Input for this task:
%%
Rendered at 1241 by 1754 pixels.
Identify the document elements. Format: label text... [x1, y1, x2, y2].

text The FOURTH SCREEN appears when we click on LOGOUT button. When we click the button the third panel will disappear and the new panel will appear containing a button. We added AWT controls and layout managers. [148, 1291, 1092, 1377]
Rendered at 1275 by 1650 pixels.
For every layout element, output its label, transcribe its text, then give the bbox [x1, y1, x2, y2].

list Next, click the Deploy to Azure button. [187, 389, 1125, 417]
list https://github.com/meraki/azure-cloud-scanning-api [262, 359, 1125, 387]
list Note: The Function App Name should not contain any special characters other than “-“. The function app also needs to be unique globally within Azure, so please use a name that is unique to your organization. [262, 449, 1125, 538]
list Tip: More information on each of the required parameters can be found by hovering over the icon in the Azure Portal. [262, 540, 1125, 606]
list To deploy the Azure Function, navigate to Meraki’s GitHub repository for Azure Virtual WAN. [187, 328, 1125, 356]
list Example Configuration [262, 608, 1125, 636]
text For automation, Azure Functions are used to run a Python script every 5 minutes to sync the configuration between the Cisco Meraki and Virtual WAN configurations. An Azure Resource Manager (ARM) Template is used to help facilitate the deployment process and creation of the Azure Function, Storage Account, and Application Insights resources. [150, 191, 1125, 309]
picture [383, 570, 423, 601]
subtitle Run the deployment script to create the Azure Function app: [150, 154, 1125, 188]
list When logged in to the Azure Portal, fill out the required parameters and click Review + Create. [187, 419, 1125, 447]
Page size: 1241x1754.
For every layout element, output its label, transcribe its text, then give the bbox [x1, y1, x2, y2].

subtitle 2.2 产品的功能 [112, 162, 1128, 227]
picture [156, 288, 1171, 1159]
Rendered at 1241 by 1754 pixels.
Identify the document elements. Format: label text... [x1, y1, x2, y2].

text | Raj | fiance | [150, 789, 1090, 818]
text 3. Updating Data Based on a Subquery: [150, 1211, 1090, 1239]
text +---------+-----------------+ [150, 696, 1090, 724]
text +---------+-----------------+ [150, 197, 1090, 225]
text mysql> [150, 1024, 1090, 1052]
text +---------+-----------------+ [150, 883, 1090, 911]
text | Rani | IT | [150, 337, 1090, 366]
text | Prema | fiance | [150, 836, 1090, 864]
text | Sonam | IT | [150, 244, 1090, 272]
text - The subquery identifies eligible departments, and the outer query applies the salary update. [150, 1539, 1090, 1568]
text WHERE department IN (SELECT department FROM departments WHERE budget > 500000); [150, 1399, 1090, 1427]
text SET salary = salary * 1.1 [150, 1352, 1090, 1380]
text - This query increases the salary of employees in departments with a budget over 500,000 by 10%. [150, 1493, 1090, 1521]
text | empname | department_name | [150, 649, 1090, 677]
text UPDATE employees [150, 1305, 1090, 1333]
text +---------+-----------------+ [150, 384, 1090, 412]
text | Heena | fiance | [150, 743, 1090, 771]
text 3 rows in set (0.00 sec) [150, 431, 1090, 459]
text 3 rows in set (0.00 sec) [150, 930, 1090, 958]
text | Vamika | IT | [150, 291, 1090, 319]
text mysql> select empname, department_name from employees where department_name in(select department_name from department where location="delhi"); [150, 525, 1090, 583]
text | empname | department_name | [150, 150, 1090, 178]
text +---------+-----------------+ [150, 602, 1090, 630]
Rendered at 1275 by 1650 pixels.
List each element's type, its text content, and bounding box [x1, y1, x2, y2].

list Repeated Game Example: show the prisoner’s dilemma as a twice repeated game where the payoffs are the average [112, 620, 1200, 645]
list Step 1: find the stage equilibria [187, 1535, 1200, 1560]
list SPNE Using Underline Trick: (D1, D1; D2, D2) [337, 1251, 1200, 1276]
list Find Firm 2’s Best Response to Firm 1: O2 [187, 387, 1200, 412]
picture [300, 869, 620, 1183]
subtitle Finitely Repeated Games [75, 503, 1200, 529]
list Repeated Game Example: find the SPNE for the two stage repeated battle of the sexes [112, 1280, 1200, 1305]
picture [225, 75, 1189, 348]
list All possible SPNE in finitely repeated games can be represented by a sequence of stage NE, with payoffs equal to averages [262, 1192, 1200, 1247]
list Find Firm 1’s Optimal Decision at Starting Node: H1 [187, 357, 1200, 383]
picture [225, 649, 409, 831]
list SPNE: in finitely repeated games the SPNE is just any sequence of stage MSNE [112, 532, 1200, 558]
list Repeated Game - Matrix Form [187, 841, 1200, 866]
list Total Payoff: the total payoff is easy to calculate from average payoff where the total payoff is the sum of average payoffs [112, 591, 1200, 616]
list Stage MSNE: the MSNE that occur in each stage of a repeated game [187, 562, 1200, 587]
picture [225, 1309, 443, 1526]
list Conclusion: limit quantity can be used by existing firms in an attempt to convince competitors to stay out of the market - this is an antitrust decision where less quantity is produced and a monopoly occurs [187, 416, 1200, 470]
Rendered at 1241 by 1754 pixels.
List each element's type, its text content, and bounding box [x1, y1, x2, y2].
%%
Assignment:
Would you copy every line of the material exactly?

Answer below:
Rendered at 1241 by 1754 pixels.
Identify the document elements. Format: label text... [x1, y1, x2, y2].

text The FOURTH SCREEN appears when we click on LOGOUT button. When we click the button the third panel will disappear and the new panel will appear containing a button. We added AWT controls and layout managers. [148, 1291, 1092, 1377]
Rendered at 1275 by 1650 pixels.
For every layout element, output its label, transcribe its text, then give the bbox [x1, y1, x2, y2].

list Next, click the Deploy to Azure button. [187, 389, 1125, 417]
list https://github.com/meraki/azure-cloud-scanning-api [262, 359, 1125, 387]
list Note: The Function App Name should not contain any special characters other than “-“. The function app also needs to be unique globally within Azure, so please use a name that is unique to your organization. [262, 449, 1125, 538]
list Tip: More information on each of the required parameters can be found by hovering over the icon in the Azure Portal. [262, 540, 1125, 606]
list To deploy the Azure Function, navigate to Meraki’s GitHub repository for Azure Virtual WAN. [187, 328, 1125, 356]
list Example Configuration [262, 608, 1125, 636]
text For automation, Azure Functions are used to run a Python script every 5 minutes to sync the configuration between the Cisco Meraki and Virtual WAN configurations. An Azure Resource Manager (ARM) Template is used to help facilitate the deployment process and creation of the Azure Function, Storage Account, and Application Insights resources. [150, 191, 1125, 309]
picture [383, 570, 423, 601]
subtitle Run the deployment script to create the Azure Function app: [150, 154, 1125, 188]
list When logged in to the Azure Portal, fill out the required parameters and click Review + Create. [187, 419, 1125, 447]
Page size: 1241x1754.
For every layout element, output its label, transcribe its text, then give the bbox [x1, y1, x2, y2].

subtitle 2.2 产品的功能 [112, 162, 1128, 227]
picture [156, 288, 1171, 1159]
Rendered at 1241 by 1754 pixels.
Identify the document elements. Format: label text... [x1, y1, x2, y2].

text | Raj | fiance | [150, 789, 1090, 818]
text 3. Updating Data Based on a Subquery: [150, 1211, 1090, 1239]
text +---------+-----------------+ [150, 696, 1090, 724]
text +---------+-----------------+ [150, 197, 1090, 225]
text mysql> [150, 1024, 1090, 1052]
text +---------+-----------------+ [150, 883, 1090, 911]
text | Rani | IT | [150, 337, 1090, 366]
text | Prema | fiance | [150, 836, 1090, 864]
text | Sonam | IT | [150, 244, 1090, 272]
text - The subquery identifies eligible departments, and the outer query applies the salary update. [150, 1539, 1090, 1568]
text WHERE department IN (SELECT department FROM departments WHERE budget > 500000); [150, 1399, 1090, 1427]
text SET salary = salary * 1.1 [150, 1352, 1090, 1380]
text - This query increases the salary of employees in departments with a budget over 500,000 by 10%. [150, 1493, 1090, 1521]
text | empname | department_name | [150, 649, 1090, 677]
text UPDATE employees [150, 1305, 1090, 1333]
text +---------+-----------------+ [150, 384, 1090, 412]
text | Heena | fiance | [150, 743, 1090, 771]
text 3 rows in set (0.00 sec) [150, 431, 1090, 459]
text 3 rows in set (0.00 sec) [150, 930, 1090, 958]
text | Vamika | IT | [150, 291, 1090, 319]
text mysql> select empname, department_name from employees where department_name in(select department_name from department where location="delhi"); [150, 525, 1090, 583]
text | empname | department_name | [150, 150, 1090, 178]
text +---------+-----------------+ [150, 602, 1090, 630]
Rendered at 1275 by 1650 pixels.
List each element's type, its text content, and bounding box [x1, y1, x2, y2].

list Repeated Game Example: show the prisoner’s dilemma as a twice repeated game where the payoffs are the average [112, 620, 1200, 645]
list Step 1: find the stage equilibria [187, 1535, 1200, 1560]
list SPNE Using Underline Trick: (D1, D1; D2, D2) [337, 1251, 1200, 1276]
list Find Firm 2’s Best Response to Firm 1: O2 [187, 387, 1200, 412]
picture [300, 869, 620, 1183]
subtitle Finitely Repeated Games [75, 503, 1200, 529]
list Repeated Game Example: find the SPNE for the two stage repeated battle of the sexes [112, 1280, 1200, 1305]
picture [225, 75, 1189, 348]
list All possible SPNE in finitely repeated games can be represented by a sequence of stage NE, with payoffs equal to averages [262, 1192, 1200, 1247]
list Find Firm 1’s Optimal Decision at Starting Node: H1 [187, 357, 1200, 383]
picture [225, 649, 409, 831]
list SPNE: in finitely repeated games the SPNE is just any sequence of stage MSNE [112, 532, 1200, 558]
list Repeated Game - Matrix Form [187, 841, 1200, 866]
list Total Payoff: the total payoff is easy to calculate from average payoff where the total payoff is the sum of average payoffs [112, 591, 1200, 616]
list Stage MSNE: the MSNE that occur in each stage of a repeated game [187, 562, 1200, 587]
picture [225, 1309, 443, 1526]
list Conclusion: limit quantity can be used by existing firms in an attempt to convince competitors to stay out of the market - this is an antitrust decision where less quantity is produced and a monopoly occurs [187, 416, 1200, 470]
Rendered at 1241 by 1754 pixels.
List each element's type, its text content, and bounding box [x1, y1, x2, y2].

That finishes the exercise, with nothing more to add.